Ok, so here's the other pasta dish I promised to share with you on Monday . . . penne with asparagus (a favorite of mine!), shiitake, and pancetta.
It's a delicious recipe with which to use the remainder of your mascarpone, chicken broth, and asparagus.
The preparation is very similar to the pasta dish I shared with you earlier in the week, except that I switched up the kind of pasta and a few of the supporting ingredients.
Here's what I love about this simple pasta dish . . . The lemon vinaigrette that initially coats the pasta brightens the whole dish, especially the asparagus . . . and then you have the earthy flavor of the shiitake, and the salty bite from the pancetta (or bacon, if you like!) to round out the dish. . . AND THEN it's coated in the LIGHT cream sauce, making for a delicious dish. YUM!
penne with asparagus, shiitake, and pancetta
. . . . . . . . .
salt
salt
12 oz. dried penne rigate
1/4 cup extra-virgin olive oil
1 medium lemon, finely grated to yield 1 tsp. zest; squeezed
to yield 3 Tbs. juice
3/4 oz. thinly sliced pancetta, about 6 slices
12 oz. fresh shiitake, stemmed and sliced 1/4 inch thick (6
cups)
3 medium cloves garlic, minced
1 lb. medium-thick asparagus, trimmed and cut on the
diagonal into 2-inch pieces
2 cups low-sodium chicken broth
3 oz. mascarpone, at room temperature
3 oz. coarsely grated Parmigiano-Reggiano (3/4 cup); more,
shaved, for serving
Freshly ground black pepper
. . . . . . . . .
Preparation
Bring a large pot of well-salted water to a boil. Cook the
pasta according to package directions.
While the pasta cooks, whisk 2 Tablespoons of the olive oil with
the lemon juice and zest in a small bowl.
Drain the pasta.
Return the pasta to the pot and toss with the lemon mixture; set aside.
. . . . . . . . .
In a 12-inch skillet, cook the pancetta in the remaining 2
Tablespoons olive oil over medium heat, turning once or twice until crisp and golden,
about 7 minutes; transfer to paper towels.

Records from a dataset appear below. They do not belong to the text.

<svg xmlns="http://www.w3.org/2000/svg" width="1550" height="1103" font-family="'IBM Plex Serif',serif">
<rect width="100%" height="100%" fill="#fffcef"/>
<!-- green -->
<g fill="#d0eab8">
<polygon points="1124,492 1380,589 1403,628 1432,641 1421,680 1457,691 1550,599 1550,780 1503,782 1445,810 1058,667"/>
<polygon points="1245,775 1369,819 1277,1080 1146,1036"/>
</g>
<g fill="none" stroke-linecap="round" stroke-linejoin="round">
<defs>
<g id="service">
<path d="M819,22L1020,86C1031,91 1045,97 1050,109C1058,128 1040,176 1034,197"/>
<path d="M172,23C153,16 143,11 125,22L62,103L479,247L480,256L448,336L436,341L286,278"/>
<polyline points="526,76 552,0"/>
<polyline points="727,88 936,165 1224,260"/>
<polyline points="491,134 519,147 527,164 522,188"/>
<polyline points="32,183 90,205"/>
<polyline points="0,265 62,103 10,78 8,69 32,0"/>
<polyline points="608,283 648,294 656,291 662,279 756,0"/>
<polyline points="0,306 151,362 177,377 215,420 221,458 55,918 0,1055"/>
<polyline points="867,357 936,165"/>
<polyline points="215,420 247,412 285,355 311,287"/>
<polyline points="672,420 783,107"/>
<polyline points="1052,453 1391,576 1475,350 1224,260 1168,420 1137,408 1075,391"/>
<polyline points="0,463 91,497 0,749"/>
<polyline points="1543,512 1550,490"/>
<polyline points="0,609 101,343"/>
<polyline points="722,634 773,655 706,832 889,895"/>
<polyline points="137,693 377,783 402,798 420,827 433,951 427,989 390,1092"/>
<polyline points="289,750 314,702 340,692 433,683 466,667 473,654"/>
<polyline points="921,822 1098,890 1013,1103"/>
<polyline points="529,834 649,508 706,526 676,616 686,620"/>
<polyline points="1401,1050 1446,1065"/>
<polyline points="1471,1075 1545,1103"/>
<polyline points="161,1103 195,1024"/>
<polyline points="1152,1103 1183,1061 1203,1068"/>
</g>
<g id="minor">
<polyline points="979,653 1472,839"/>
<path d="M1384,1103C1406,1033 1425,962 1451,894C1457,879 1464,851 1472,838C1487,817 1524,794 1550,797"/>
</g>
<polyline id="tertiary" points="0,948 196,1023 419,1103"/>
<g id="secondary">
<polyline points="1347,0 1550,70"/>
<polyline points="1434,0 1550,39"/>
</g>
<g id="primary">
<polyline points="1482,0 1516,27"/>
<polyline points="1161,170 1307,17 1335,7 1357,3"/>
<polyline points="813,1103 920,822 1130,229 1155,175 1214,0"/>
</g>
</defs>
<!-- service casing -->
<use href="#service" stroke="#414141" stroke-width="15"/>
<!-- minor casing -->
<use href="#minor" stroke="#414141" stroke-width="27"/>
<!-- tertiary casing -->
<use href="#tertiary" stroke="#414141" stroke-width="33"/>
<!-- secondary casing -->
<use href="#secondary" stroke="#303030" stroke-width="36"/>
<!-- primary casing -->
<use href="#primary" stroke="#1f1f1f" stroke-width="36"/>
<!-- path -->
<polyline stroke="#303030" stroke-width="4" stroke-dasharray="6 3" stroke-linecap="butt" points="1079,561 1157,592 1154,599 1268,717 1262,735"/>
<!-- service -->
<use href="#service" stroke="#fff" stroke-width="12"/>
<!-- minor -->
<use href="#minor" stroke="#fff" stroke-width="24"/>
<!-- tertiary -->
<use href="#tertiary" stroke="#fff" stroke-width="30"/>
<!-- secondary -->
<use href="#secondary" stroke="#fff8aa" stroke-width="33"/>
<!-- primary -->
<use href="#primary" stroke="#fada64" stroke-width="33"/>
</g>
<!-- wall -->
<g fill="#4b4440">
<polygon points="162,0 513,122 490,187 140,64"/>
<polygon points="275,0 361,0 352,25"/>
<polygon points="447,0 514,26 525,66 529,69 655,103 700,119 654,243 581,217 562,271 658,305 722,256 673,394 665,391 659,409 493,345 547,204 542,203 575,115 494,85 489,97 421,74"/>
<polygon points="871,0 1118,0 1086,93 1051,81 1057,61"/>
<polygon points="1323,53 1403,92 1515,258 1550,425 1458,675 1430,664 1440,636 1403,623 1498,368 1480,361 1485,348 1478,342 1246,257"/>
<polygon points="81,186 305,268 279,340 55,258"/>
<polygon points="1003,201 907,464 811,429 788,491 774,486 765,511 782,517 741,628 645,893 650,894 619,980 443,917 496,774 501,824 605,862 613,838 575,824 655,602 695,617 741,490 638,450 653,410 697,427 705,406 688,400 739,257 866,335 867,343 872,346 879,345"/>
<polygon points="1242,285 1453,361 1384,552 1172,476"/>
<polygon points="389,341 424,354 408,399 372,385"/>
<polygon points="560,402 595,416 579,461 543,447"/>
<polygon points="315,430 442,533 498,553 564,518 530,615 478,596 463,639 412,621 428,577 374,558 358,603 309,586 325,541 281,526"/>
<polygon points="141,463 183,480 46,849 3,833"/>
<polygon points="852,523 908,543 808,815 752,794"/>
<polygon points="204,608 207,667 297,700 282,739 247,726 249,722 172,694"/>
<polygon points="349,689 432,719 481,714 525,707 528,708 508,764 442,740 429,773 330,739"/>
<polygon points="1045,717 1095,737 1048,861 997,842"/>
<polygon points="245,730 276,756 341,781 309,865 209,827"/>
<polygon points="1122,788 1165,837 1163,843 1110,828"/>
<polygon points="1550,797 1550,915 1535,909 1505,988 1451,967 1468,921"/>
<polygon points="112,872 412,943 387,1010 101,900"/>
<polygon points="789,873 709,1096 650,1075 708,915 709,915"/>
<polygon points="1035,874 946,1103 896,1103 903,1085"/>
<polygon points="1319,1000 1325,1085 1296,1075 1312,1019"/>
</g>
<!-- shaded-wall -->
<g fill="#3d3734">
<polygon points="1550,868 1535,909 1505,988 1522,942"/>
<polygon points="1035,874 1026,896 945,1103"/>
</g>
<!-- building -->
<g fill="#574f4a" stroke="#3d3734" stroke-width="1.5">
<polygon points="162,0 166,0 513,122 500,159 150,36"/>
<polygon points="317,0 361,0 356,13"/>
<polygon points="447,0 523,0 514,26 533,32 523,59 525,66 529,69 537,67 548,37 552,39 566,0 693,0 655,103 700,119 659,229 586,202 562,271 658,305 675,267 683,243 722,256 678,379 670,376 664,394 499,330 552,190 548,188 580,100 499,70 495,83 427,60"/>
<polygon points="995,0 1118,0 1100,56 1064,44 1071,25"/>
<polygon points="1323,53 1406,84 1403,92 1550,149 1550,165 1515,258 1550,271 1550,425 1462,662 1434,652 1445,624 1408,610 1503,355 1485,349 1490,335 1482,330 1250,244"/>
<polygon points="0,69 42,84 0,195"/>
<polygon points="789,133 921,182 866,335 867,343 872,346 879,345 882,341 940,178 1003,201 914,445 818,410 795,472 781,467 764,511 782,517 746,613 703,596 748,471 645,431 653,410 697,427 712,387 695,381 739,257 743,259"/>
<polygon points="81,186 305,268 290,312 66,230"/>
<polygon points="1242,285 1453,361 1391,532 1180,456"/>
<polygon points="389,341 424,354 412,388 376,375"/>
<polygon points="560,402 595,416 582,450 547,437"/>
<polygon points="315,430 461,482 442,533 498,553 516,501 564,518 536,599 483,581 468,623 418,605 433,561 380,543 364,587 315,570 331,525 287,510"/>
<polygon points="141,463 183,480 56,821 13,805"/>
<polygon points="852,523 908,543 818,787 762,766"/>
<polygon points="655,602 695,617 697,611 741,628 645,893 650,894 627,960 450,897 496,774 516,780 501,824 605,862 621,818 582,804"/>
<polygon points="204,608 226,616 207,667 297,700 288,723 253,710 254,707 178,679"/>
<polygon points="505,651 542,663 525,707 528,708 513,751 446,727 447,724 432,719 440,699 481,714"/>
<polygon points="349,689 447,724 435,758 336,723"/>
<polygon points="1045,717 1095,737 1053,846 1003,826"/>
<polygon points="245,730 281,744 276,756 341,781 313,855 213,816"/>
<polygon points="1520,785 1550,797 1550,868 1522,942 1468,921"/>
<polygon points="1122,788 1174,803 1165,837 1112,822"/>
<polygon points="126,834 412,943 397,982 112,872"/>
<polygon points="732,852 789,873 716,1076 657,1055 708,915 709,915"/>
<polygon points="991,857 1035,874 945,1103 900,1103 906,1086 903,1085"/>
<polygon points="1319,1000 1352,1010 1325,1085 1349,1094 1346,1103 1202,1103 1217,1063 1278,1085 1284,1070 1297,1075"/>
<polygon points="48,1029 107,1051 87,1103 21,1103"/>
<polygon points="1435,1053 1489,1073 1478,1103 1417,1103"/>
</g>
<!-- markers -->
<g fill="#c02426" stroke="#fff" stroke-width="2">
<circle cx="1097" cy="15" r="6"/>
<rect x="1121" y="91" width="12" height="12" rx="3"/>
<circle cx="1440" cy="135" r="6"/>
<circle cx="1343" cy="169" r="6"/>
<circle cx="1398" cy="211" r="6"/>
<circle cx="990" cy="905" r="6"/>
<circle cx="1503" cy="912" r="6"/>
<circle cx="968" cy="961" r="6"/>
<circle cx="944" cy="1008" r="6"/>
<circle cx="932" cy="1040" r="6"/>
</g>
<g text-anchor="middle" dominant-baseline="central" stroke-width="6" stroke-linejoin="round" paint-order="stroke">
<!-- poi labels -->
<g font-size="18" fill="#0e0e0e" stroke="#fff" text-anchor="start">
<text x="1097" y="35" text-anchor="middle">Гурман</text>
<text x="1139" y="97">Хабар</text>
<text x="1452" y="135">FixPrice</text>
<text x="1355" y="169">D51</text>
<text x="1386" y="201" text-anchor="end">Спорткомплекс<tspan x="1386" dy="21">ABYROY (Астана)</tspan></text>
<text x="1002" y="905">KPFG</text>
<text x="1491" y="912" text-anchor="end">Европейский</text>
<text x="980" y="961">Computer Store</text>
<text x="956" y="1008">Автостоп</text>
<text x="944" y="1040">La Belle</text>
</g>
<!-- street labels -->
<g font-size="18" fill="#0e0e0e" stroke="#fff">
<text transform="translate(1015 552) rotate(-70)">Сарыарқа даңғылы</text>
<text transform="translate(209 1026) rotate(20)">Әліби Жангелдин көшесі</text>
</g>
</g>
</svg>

Add the shiitake to the skillet and cook over medium-high
heat, stirring occasionally, until browned in spots, about 7 minutes. Add the
garlic and cook, stirring, until fragrant, about 30 seconds. Transfer to the
pasta pot.
Add the asparagus to the skillet. Cook, stirring often, until bright green and crisp-tender, 2 to 3 minutes.
Add the asparagus to the skillet. Cook, stirring often, until bright green and crisp-tender, 2 to 3 minutes.

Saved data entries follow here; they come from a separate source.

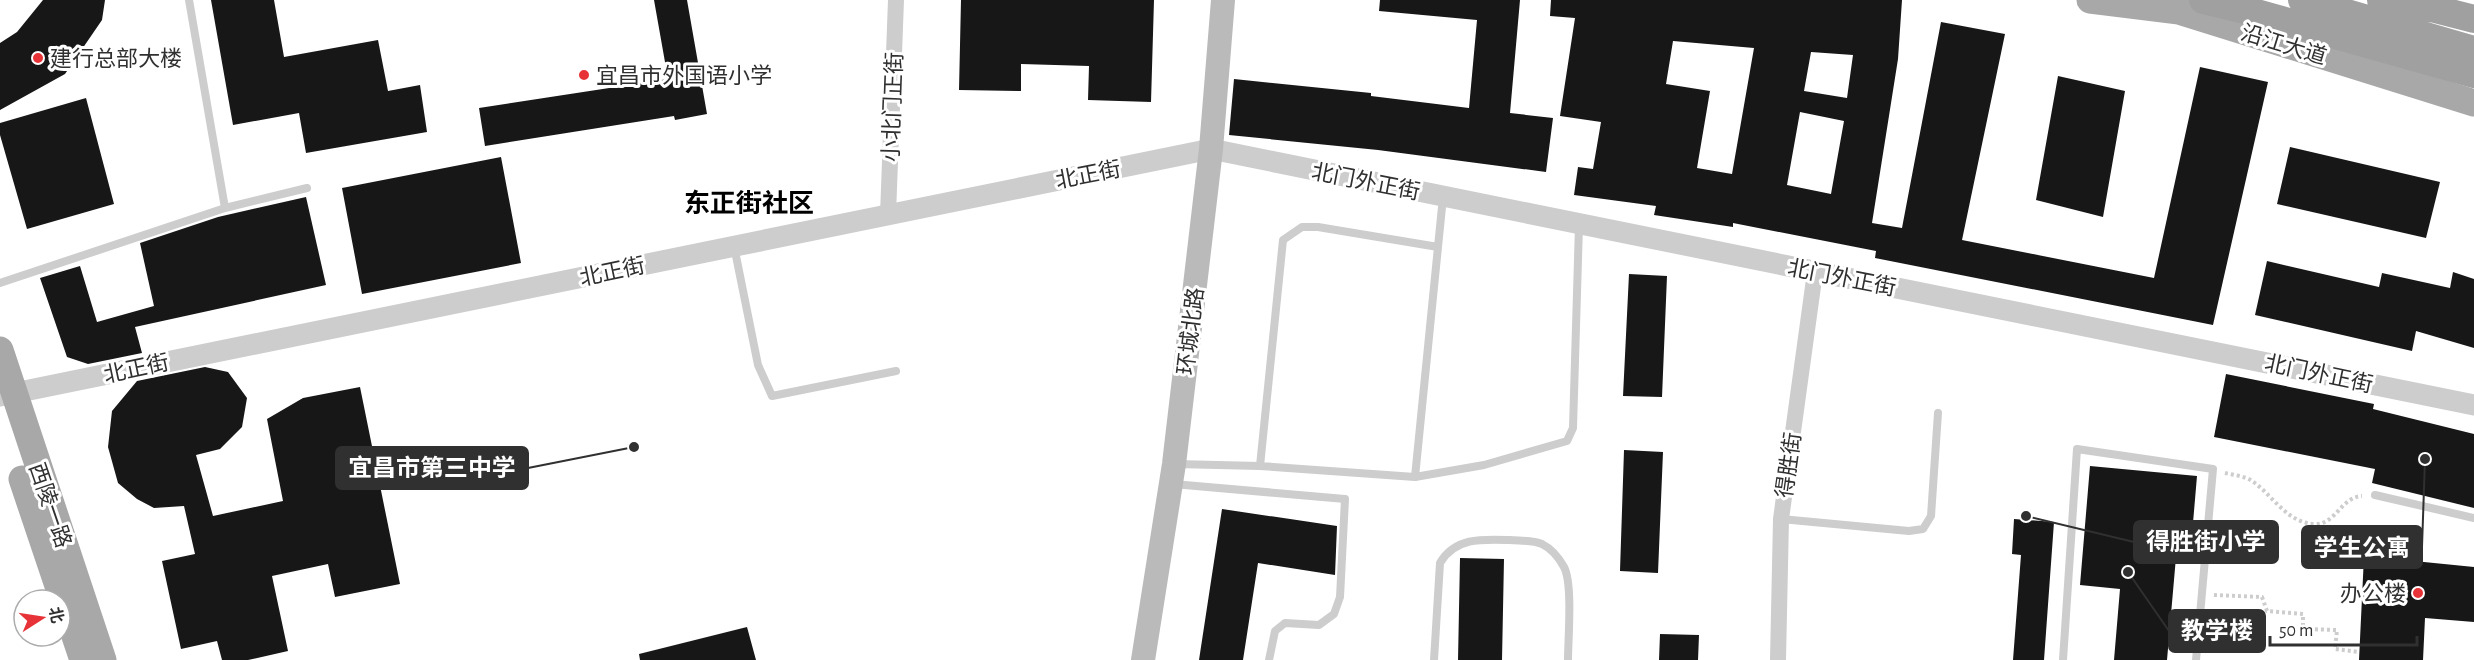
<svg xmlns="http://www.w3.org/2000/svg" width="2474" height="660" viewBox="0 0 2474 660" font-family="'Alegreya Sans','Noto Sans SC',sans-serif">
<rect width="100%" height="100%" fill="#fff"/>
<path fill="#171717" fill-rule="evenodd" d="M43,0H105L102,20L65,74L0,110V43L17,32Z
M211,0H274L284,57L378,40L388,91L420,85L427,132L306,153L299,113L233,125Z
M654,0H687L707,114L675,120L674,116L485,146L479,108L668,79Z
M961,0H1154L1151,102L1088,100L1089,66L1021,64V91L959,90Z
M1380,0H1520L1510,113L1553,118L1546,172L1378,150L1229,135L1234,79L1371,93V96L1469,108L1477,20L1379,11Z
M1551,0H1902L1898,59L1872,223L1902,228L1941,22L2005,34L1962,240L2154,278L2200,67L2268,82L2213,325L1875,258L1876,251L1733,223V227L1654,215L1656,206L1574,195L1578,167L1593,169L1601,122L1560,116L1575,18L1550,16ZM1673,41L1754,48L1732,174L1697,168L1710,91L1666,84ZM1811,52L1853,55L1847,98L1804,91ZM1800,112L1844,121L1831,194L1787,185Z
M2058,76L2125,91L2103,217L2036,200Z
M86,98L114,204L27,229L0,135V123Z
M2290,147L2440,182L2426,238L2277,204Z
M501,157L521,263L362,294L342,188Z
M306,197L326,285L135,327L142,353L88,364L67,357L40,278L80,266L97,322L154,306L140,243L218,217Z
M2267,261L2379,287L2382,273L2450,288L2453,272L2474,279V348L2416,331L2412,351L2255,315Z
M1629,274L1667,276L1662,397L1623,396Z
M205,367L228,372L247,398L242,427L220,449L196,455L213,516L283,501L267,419L303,398L360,387L400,584L335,597L328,564L272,576L288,651L248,660H222L217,641L181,649L162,561L195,554L184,506L154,508L137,499L118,483L108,447L112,411L137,381Z
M2226,374L2374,404L2373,409L2474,434V508L2372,483L2375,469L2214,437Z
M1624,450L1663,452L1658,573L1620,571Z
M2090,466L2197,476L2190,558L2176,557L2167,660H2114L2120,589L2080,585Z
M1222,509L1337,526L1335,575L1258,563L1243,660H1199Z
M2014,519L2054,522L2044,660H2013L2021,555L2012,554Z
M2364,556L2474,567V622L2425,618L2423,660H2359Z
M1460,558L1504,559L1502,660H1458Z
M747,627L756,660H640L639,654Z
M1660,634L1699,635L1698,660H1659Z"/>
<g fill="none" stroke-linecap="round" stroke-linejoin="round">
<path stroke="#cdcdcd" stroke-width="4" stroke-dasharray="3 3" stroke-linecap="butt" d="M2225,473C2233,475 2245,476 2252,481C2273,495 2287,524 2316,524C2336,524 2341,497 2362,496
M2214,595L2262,597L2267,611L2303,614V629L2337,630L2335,649L2359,652"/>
<path stroke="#cdcdcd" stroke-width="8" d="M189,0L225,208
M734,246L758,365L772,396L896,371
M0,283L225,208L307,188
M1175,464L1260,466L1415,477L1484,465L1567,441L1573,428L1579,225
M1260,466L1283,240L1302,227H1318L1438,247
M1415,477L1443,197
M1173,484L1345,499L1340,597L1334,614L1319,625L1285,623L1275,631L1269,660
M2375,495L2474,518
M1781,519L1909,531L1923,529L1931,516L1938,413
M1434,660L1440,563C1455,537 1483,539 1510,540C1520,541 1532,540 1542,544C1552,549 1559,558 1564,567C1573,584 1568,639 1568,660
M2063,660L2077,449L2213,469L2196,660"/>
<path stroke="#cdcdcd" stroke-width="16" d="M888,215L896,0
M1778,660L1781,519L1815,272"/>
<path stroke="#cdcdcd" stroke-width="21" d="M0,396L1211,149L2474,405"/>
<path stroke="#bababa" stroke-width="24" d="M1143,660L1174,464L1211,149L1223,0"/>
<path stroke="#a8a8a8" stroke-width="27" d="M2090,0L2179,11L2474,103
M0,350L103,660
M22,479L83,660"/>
<path stroke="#a0a0a0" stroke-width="28" d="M2203,0L2253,12L2474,74
M2302,0L2474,50
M2381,0L2435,9L2474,19"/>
</g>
<g fill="#e73337" stroke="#fff" stroke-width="2">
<circle cx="38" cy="58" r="6"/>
<circle cx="584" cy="75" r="6"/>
<circle cx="2418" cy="593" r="6"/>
</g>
<g text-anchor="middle" stroke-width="6" stroke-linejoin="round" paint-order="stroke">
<g font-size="22" fill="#303030" stroke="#fff">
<text transform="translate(2284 44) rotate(17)" y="8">沿江大道</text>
<text transform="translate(892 107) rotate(-88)" y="8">小北门正街</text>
<text transform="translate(1088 174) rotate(-11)" y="8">北正街</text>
<text transform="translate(1366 181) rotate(11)" y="8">北门外正街</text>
<text transform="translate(612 271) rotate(-12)" y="8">北正街</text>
<text transform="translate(1842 277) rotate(11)" y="8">北门外正街</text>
<text transform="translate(1190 331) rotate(-83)" y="8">环城北路</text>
<text transform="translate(136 368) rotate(-12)" y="8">北正街</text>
<text transform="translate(2319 373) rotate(12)" y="8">北门外正街</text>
<text transform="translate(1788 465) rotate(-82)" y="8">得胜街</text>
<text transform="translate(51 505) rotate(71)" y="8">西陵一路</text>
</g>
<g font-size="22" fill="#303030" stroke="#fff" text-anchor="start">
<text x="50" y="66">建行总部大楼</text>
<text x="596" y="83">宜昌市外国语小学</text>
<text x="2406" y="601" text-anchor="end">办公楼</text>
</g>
<g font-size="26" font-weight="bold" fill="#000" stroke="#fff">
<text x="749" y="212">东正街社区</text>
</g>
</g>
<path fill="none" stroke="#303030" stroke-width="2" d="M634 447L528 468M2026 516L2134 542M2425 459L2422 547M2128 572L2169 631"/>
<g fill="#303030" stroke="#fff" stroke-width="2">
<circle cx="634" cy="447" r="6"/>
<circle cx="2026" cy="516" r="6"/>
<circle cx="2425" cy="459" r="6"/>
<circle cx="2128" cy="572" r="6"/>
</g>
<g fill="#303030" stroke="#303030" stroke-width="2">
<rect x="336" y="447" width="192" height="42" rx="6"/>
<rect x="2134" y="521" width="144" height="42" rx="6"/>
<rect x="2302" y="526" width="120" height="42" rx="6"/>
<rect x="2169" y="610" width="96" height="42" rx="6"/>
</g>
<g font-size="24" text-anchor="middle" font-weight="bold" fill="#fff">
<text x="432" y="476">宜昌市第三中学</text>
<text x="2206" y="550">得胜街小学</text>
<text x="2362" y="556">学生公寓</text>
<text x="2217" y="639">教学楼</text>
</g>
<g transform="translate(42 618) rotate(78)"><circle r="28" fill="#ffffff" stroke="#acacac" stroke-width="1.5"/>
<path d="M0-4.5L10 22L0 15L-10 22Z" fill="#e73337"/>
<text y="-9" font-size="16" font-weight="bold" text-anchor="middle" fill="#303030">北</text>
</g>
<path d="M2270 636v9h147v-9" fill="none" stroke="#303030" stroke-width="3"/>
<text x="2279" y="636" font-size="18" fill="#303030" stroke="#ffffff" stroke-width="4.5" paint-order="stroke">50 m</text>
</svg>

Now add the chicken broth to the skillet and bring to a boil; scrape up any browned bits AND cook until it’s reduced by half, about 5 minutes. Lower the heat to medium low and whisk in the mascarpone, whisking until the cheese is dissolved into the broth. Continue to cook until slightly thickened, about 2 minutes more.
Return the pasta and shiitake to the skillet and cook until heated through, about 2 minutes.
Add grated cheese, 1 teaspoon salt, and 1/2 teaspoon pepper; toss to combine,
Sprinkle cooked pancetta, and top with shaved Parmigiano-Reggiano.